• [Exercise instructions]: A faithful copy of every entry is the goal; keep the images out of it.

══════════

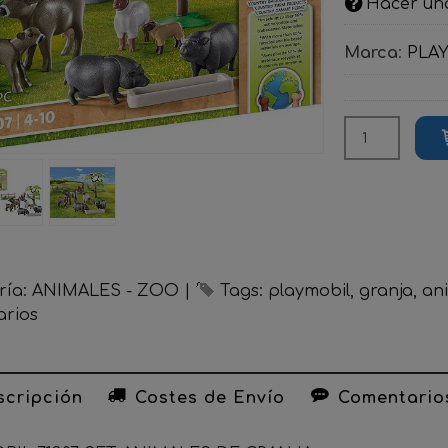
Hacer un
Marca
:
PLA
ría:
ANIMALES - ZOO
|
Tags:
playmobil
granja
an
rios
cripción
Costes de Envío
Comentario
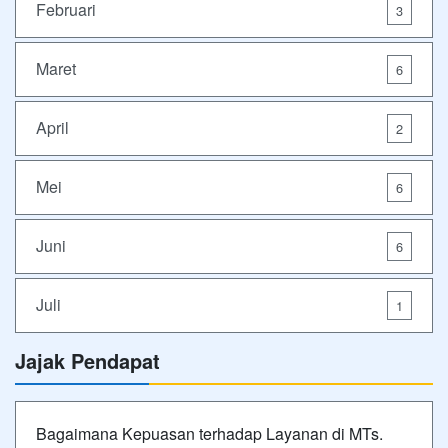
Februari
3
Maret
6
April
2
Mei
6
Juni
6
Juli
1
Jajak Pendapat
Bagaimana Kepuasan terhadap Layanan di MTs.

══════════

• [Result for this task]:
Hacer un
Marca
:
PLA
ría:
ANIMALES - ZOO
|
Tags:
playmobil
granja
an
rios
cripción
Costes de Envío
Comentario
Februari
3
Maret
6
April
2
Mei
6
Juni
6
Juli
1
Jajak Pendapat
Bagaimana Kepuasan terhadap Layanan di MTs.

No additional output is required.